13. kolejka spotkań 4. ligi małopolskiej okazała się pechowa dla Lubania Maniowy, który po serii 11 meczów bez porażki, przegrał wyjazdowe spotkanie z Unią Tarnów. Z punktem z Limanowej wróciła za to Watra Białka Tatrzańska, która zremisowała 1:1 z gospodarzami.
Unia Tarnów – Lubań Maniowy 1:0 (0:0)
Lubań: Sikora – Firek, Zaika, Bałos – Gruszkowski, Faron, Jandura (60 Kasperczyk), Pluta (70 Bryja) – Sutor (75 Potoniec), Duda, Plewa (65 Zahora)
– Zagraliśmy na pewno słabsze spotkanie, to nie podlega dyskusji – przyznał trener Lubania Łukasz Schreiner – Mieliśmy problem z wysokim pressingiem przeciwnika, mnożyły się niedokładne zagrania i straty.
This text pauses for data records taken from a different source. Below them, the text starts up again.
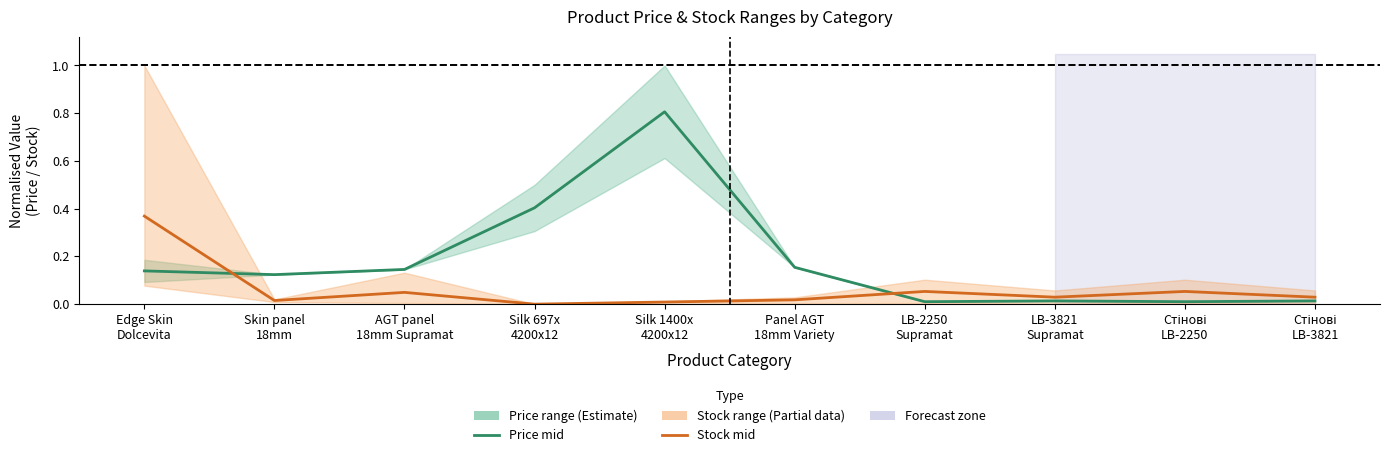

Between Panel AGT
18mm Variety and Стінові
LB-3821, which series saw the biggest shift?

Price mid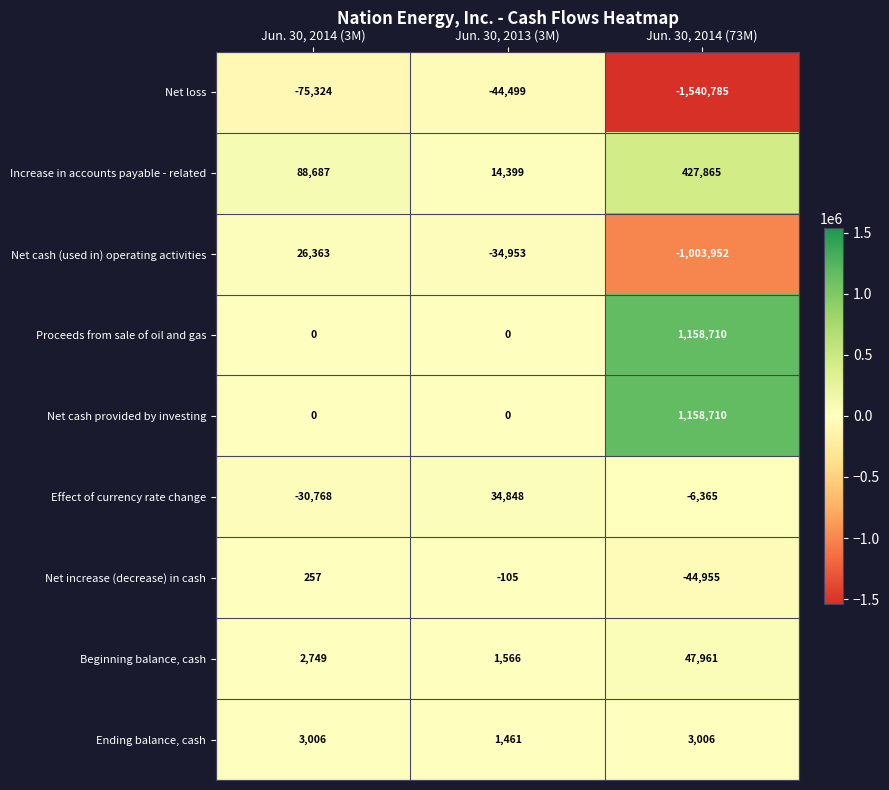

What is the difference between the Net cash provided by investing values at Jun. 30, 2014 (73M) and Jun. 30, 2014 (3M)?

1158710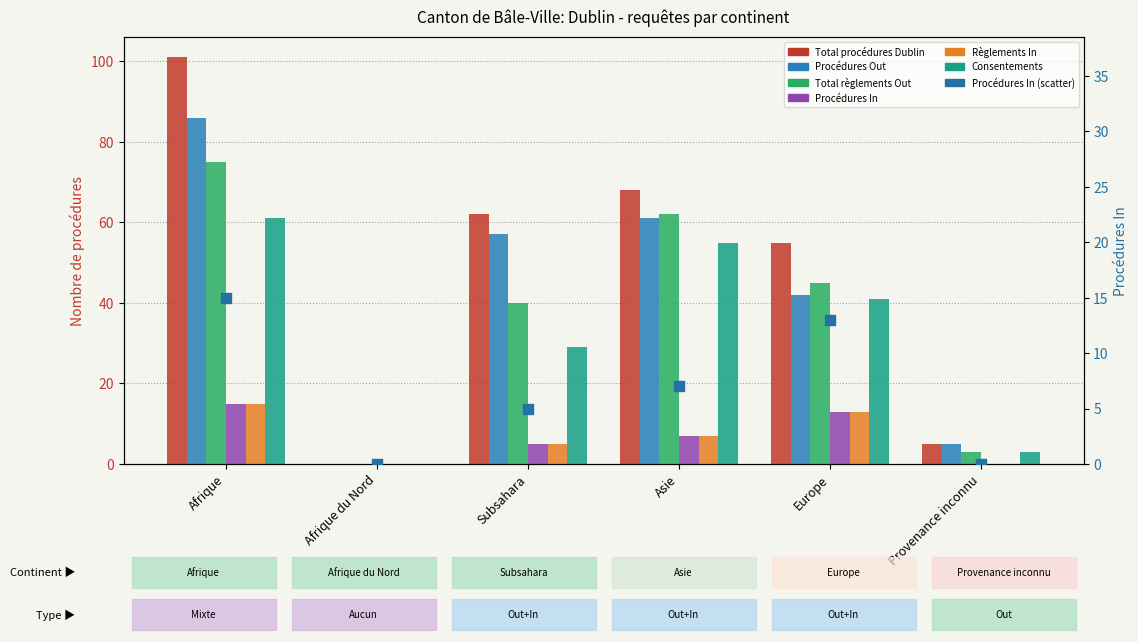

At which category is the sum across all series the highest?

Afrique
W naszej grze brakowało płynności. Mimo to stworzyliśmy sobie kilka sytuacji – przede wszystkim rzut karny w pierwszej połowie, którego jednak nie wykorzystaliśmy. Po stracie gola na początku drugiej połowy przez około 20 minut praktycznie nie schodziliśmy z połowy rywala, ale nie udało się tego przełożyć na bramki. Mimo słabszej postawy mogliśmy pokusić się przynajmniej o remis. Trudno – tym razem się nie udało. Porażki też są częścią sportu, pod warunkiem, że wyciąga się z nich wnioski – dodał szkoleniowiec Lubania.
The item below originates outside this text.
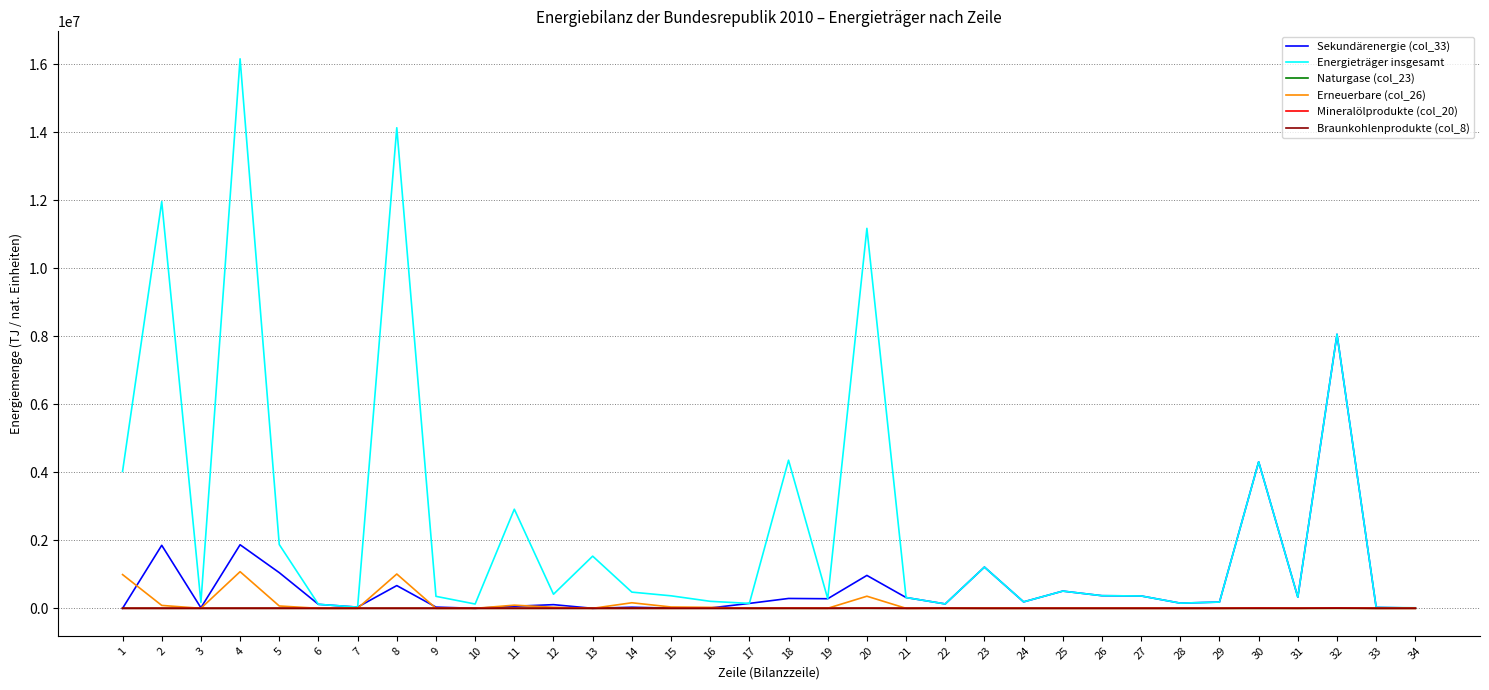

The value of Erneuerbare (col_26) at 17 is 0.0. True or false?

True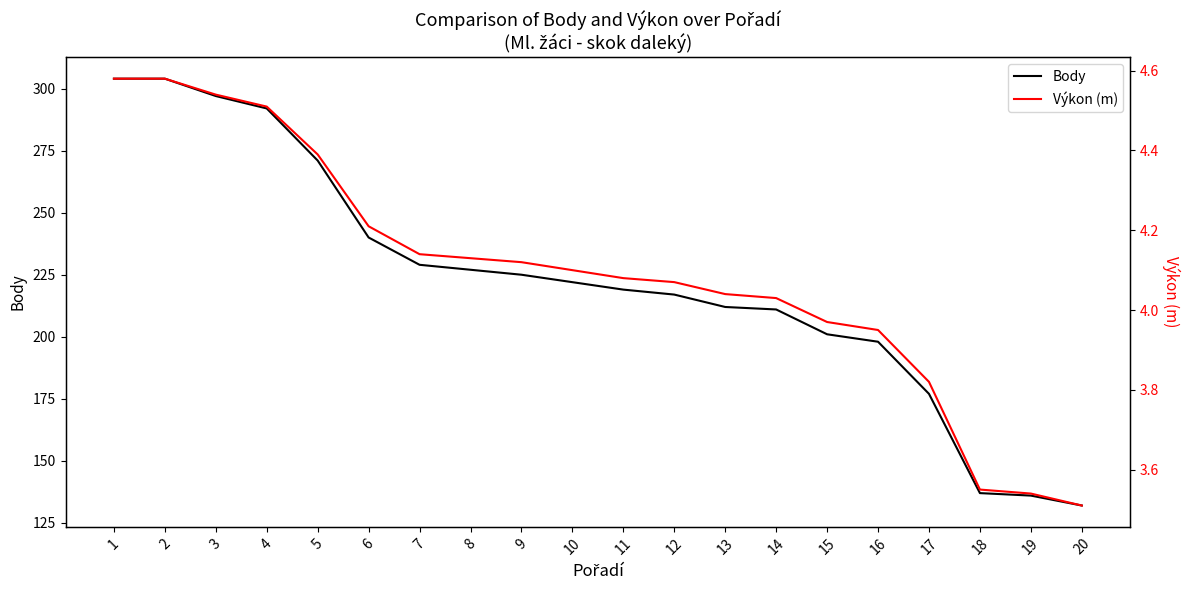

What is the value of the Výkon (m) point at the 15th from the left?

4.0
Limanovia Limanowa – Watra Białka Tatrzańska 1:1 (1:0)
1:0 K. Palacz 19, 1:1 Rudzki 59
Limanovia: Kotarski – Maślanka, M. Palacz (84 Wójcik), Witek (75 Wrona), Kurczab, Gucwa, K. Palacz, P. Nowak (55 Matras), F. Nowak (70 Mrożek), Kęska, Czachura (60 Hobot)
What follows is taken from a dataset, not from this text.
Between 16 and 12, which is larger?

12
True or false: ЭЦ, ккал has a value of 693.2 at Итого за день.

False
Watra: J. Okas – Porębski, Łukaszczyk, Gimenez, Styrczula, Pullen (85 D. Okas), Kozłowski, Lutsenko (74. O. Okas), Rudzki, Ustupski (61 Pochroń), Bocheńczak
– Uważam, że stracone dwa punkty niż zyskany jeden. Byliśmy drużyną lepszą. To na pewno. Stworzyliśmy o wiele więcej sytuacji, ale byliśmy nieskuteczni. To powoduje że wracamy do domu tylko z jednym punktem i dużym niedosytem – ocenił trener Waty, Łukasz Cabaj.